TRY IT — Repeat everything from the line containing "True or false: Output" down to the line containing "Reading right to", both of those lines included. Copy those lines of the records exactly and nothing else.

DATA FOR REVIEW —

_ _ _

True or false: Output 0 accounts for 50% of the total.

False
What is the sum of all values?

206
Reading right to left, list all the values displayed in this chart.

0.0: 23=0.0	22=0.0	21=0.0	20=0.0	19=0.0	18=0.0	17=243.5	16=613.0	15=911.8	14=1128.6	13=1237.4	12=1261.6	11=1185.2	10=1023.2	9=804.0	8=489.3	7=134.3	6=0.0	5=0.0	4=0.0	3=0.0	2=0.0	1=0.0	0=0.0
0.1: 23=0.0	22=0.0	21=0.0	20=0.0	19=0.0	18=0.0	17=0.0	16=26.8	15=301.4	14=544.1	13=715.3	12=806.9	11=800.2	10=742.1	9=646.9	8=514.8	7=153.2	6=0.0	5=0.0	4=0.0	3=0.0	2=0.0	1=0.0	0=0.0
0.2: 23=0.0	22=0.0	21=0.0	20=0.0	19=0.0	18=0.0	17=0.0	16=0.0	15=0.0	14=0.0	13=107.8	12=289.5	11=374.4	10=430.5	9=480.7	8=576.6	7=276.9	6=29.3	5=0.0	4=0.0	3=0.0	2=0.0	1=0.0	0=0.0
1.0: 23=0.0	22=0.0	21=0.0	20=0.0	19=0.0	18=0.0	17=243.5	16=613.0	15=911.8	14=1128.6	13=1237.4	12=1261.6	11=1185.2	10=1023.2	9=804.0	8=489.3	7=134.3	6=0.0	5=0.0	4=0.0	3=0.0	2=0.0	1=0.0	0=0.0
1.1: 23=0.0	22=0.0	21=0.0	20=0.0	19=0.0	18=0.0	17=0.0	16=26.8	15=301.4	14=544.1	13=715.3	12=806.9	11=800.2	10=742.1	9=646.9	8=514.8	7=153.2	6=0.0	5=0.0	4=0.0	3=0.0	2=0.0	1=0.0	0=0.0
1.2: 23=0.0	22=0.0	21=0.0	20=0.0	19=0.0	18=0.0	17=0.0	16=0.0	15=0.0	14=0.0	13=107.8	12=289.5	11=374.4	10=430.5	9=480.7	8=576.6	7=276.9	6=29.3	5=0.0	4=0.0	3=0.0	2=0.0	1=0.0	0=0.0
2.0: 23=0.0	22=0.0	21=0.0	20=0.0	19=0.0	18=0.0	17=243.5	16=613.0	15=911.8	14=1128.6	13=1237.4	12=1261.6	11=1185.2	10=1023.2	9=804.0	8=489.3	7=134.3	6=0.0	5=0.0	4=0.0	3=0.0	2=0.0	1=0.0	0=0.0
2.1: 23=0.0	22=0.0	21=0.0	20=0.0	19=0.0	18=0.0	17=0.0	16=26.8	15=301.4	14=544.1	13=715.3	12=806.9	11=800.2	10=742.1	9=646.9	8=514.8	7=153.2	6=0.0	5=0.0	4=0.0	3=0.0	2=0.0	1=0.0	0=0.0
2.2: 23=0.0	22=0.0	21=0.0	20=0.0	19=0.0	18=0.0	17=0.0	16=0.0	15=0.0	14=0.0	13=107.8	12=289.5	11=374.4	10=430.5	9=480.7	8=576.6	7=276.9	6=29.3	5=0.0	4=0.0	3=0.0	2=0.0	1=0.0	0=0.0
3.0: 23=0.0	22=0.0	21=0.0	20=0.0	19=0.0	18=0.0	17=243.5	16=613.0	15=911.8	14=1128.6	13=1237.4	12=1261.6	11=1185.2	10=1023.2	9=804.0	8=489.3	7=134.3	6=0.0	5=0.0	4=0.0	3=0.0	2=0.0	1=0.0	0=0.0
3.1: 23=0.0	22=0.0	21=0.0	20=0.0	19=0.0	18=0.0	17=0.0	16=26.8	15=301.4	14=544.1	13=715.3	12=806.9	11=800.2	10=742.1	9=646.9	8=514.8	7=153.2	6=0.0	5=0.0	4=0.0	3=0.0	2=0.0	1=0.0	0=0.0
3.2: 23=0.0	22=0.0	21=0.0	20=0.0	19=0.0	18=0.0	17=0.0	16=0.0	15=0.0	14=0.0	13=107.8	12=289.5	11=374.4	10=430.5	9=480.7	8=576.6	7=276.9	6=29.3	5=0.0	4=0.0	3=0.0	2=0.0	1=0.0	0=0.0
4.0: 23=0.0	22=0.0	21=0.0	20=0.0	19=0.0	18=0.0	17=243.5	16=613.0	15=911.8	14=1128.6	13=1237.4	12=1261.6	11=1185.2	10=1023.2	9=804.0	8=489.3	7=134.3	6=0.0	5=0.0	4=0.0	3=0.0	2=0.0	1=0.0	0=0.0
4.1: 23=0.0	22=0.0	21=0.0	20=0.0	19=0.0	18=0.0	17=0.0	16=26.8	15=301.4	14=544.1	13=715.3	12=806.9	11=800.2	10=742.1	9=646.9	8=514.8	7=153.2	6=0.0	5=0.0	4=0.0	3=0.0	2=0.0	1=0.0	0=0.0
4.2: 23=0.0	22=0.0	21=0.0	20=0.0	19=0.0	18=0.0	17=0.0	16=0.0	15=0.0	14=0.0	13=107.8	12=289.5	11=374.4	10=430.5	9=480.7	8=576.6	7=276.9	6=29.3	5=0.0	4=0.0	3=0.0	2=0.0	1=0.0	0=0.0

_ _ _

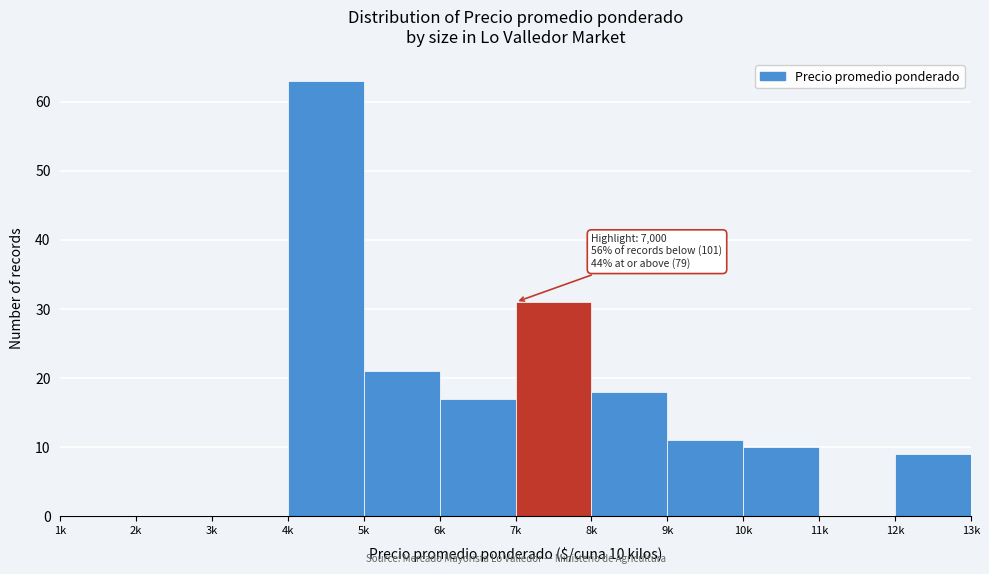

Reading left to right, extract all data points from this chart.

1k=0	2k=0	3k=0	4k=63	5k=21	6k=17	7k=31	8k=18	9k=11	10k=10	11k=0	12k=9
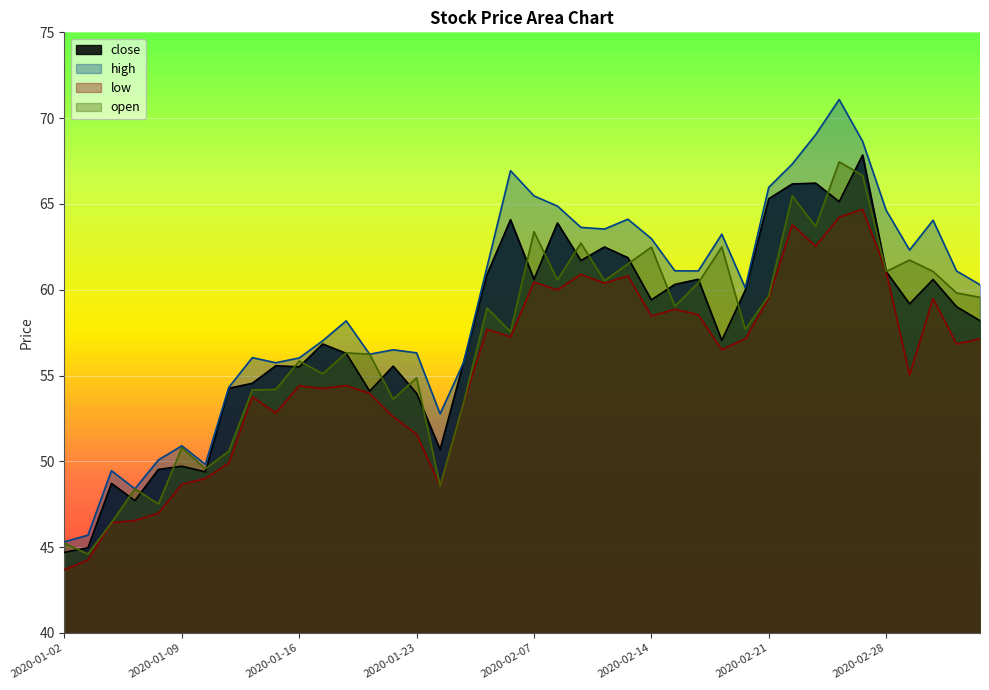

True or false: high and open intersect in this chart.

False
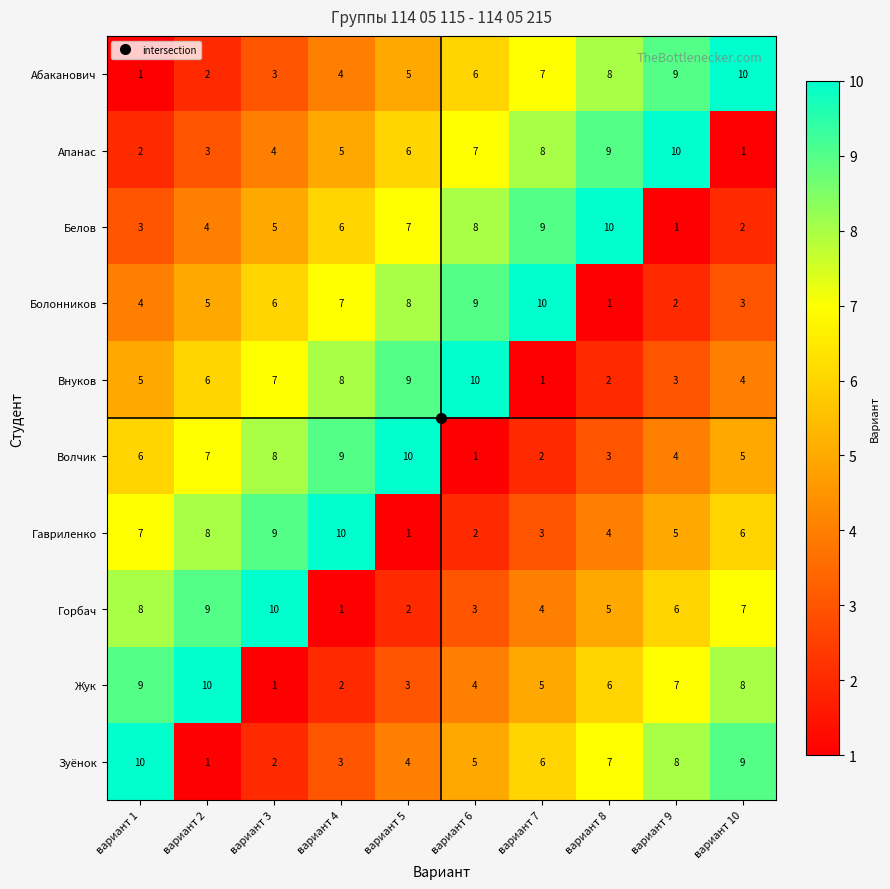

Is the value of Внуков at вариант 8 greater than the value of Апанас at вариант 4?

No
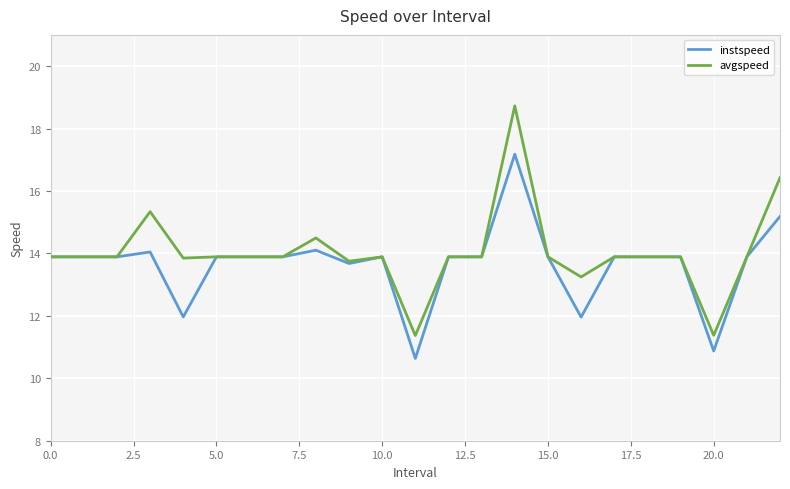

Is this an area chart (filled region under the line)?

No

_ _ _

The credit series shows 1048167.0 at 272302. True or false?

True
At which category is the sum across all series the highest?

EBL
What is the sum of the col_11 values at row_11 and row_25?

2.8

_ _ _

WRITTEN RESPONSE —
True or false: Output 0 accounts for 50% of the total.

False
What is the sum of all values?

206
Reading right to left, list all the values displayed in this chart.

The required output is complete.